Korn would even spend thousands of dollars and travel thousands of miles just to see another magician's card trick.
While the Santa Monica, Calif., resident travels around the world gaining respect from other magicians, he also acquires secrets and tips to improve his own tricks.
Korn arrives in Steamboat Springs today after a visit to Aspen, where he networked at the HBO comedy hour shows that ran daily.
Comedians such as Robin Williams, Danny DeVito and Michael Richards were also in Aspen taping their shows and talking about the future and history of comedy.
"As far as mass media, I'm up and coming," Korn said.
Although Korn said he wishes he were on stage with these legendary comedians, making contacts and getting his name known is a major step in show business.

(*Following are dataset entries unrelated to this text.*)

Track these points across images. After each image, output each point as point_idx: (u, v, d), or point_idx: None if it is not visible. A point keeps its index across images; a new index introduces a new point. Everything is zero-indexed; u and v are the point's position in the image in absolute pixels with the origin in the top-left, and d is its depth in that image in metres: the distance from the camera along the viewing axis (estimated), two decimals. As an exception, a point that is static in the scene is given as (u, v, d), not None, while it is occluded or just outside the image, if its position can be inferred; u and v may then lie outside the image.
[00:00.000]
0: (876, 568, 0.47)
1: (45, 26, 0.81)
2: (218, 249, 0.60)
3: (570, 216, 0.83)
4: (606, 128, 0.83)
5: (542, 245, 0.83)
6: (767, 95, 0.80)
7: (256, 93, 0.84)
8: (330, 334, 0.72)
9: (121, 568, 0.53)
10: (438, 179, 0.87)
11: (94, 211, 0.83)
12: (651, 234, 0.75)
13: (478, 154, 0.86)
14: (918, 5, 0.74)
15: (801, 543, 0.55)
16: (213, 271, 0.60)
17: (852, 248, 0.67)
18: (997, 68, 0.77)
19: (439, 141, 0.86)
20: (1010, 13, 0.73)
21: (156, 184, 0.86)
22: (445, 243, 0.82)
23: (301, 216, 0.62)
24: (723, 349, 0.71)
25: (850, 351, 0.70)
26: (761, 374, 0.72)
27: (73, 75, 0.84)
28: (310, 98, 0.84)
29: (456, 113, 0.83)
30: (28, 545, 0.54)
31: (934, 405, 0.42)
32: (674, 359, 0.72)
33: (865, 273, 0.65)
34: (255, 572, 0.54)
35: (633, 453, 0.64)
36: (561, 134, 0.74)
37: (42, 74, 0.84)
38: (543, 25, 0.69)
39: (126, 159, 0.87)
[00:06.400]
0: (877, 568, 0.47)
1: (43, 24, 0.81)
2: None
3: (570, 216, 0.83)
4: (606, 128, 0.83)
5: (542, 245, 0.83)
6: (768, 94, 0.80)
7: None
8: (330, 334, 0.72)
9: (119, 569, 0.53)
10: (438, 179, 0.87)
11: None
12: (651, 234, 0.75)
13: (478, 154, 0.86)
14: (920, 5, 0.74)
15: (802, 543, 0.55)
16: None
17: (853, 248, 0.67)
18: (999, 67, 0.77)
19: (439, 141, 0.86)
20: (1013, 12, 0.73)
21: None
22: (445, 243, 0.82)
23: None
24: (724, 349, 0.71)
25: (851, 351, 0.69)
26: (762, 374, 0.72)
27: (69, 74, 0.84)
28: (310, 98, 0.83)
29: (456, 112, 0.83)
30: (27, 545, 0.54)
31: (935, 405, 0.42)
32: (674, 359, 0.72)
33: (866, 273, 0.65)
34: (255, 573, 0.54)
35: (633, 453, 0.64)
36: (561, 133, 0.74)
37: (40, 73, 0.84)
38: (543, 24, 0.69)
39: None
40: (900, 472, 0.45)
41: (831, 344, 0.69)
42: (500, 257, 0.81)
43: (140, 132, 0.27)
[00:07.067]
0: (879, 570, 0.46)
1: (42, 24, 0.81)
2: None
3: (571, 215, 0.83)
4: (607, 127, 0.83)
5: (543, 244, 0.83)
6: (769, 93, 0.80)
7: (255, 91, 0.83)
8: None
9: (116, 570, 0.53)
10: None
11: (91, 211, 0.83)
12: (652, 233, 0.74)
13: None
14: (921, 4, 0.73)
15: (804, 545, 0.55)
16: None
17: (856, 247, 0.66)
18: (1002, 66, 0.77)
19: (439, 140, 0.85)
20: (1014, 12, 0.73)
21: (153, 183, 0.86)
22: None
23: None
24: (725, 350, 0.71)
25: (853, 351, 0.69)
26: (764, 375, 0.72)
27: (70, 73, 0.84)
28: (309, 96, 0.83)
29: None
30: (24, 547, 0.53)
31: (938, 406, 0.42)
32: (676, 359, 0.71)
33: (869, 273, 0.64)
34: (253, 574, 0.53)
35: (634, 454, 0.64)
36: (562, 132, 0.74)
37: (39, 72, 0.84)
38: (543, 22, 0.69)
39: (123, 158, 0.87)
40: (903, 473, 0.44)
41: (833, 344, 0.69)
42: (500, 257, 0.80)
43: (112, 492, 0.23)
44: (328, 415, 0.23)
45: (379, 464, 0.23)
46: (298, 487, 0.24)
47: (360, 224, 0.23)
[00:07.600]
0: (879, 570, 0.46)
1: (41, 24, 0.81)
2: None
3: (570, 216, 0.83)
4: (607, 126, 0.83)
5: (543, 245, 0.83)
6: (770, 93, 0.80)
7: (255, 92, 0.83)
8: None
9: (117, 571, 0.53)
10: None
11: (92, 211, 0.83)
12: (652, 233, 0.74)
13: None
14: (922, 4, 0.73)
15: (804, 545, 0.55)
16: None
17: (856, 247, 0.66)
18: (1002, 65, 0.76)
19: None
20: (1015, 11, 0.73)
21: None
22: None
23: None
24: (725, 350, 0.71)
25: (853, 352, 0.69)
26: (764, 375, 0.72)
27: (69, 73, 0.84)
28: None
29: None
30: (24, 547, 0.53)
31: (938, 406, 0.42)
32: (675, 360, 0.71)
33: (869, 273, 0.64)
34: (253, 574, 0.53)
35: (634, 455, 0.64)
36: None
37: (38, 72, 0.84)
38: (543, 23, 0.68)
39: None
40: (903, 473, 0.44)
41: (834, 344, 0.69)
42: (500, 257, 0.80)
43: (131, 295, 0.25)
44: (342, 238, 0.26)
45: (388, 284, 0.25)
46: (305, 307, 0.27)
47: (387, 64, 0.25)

He will continue that same work at Chaps in the Steamboat Grand for an apres ski party today and Saturday.
He will not be serving or making drinks because creating magic requires doing about eight things at once, he said.
"I'm hoping he has another bartender. When you're trying to do eight things at one time, pouring a drink pushes the limit," Korn said during a phone interview Thursday.

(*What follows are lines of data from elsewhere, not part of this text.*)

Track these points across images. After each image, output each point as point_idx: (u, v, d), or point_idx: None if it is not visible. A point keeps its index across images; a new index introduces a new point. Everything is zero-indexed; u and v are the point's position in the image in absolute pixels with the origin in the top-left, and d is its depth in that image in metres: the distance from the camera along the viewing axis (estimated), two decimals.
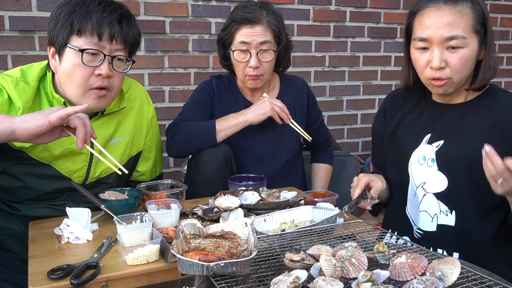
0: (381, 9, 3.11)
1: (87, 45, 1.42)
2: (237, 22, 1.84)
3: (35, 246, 1.26)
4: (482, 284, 0.92)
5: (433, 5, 1.34)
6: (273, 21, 1.86)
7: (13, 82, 1.43)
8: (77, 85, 1.45)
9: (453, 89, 1.38)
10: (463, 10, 1.31)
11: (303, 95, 2.05)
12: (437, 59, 1.32)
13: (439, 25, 1.31)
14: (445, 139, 1.42)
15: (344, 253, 1.00)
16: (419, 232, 1.48)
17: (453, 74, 1.34)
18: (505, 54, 3.51)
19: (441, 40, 1.32)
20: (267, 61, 1.87)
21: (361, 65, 3.14)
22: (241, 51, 1.85)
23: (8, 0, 2.26)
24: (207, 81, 2.03)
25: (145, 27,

Korn's signature magic tricks include coin tricks, card magic and mind reading. He said his magic is very crowd friendly and interactive.
"There will be a few surprises Friday and Saturday evening. But I'll have different things on both nights," Korn said.
Korn said his comedic influence is George Carlin a man that is versatile, creative and has stood the test of time for more than 40 years. His magician influence is Max Malini, who took risks and traveled extensively but died more than 50 years ago.
"David Blaine is a street magician who really opened the door for the style I do. Hopefully, I'll be the one who walks through it," Korn said, adding that Doug Henning opened the door for illusionist David Copperfield.
Although magic has a cheesy image, Korn said he intends to make it hipper and cooler than the stereotypical man standing in tuxedo on stage pulling a rabbit out of a hat.
"I learned in the beginning from books. There's an immense amount of practice put into it. But I like taking an old concept and making it new again. Only five people in the world do (coin magic). I like that it's a kept secret," Korn said.
Presenting comedy and magic to royalty across the globe may give many people an arrogant persona, but Korn looks at magic like art "the more you put in, the more you get out."
Korn is home less than two weeks each month because the road of magic keeps him researching, learning and practicing over and over again.
This spring, Korn will appear on "Late Night with Conan O'Brien," "The Late, Late Show with Craig Kilborn" and possibly even "The Oprah Winfrey Show."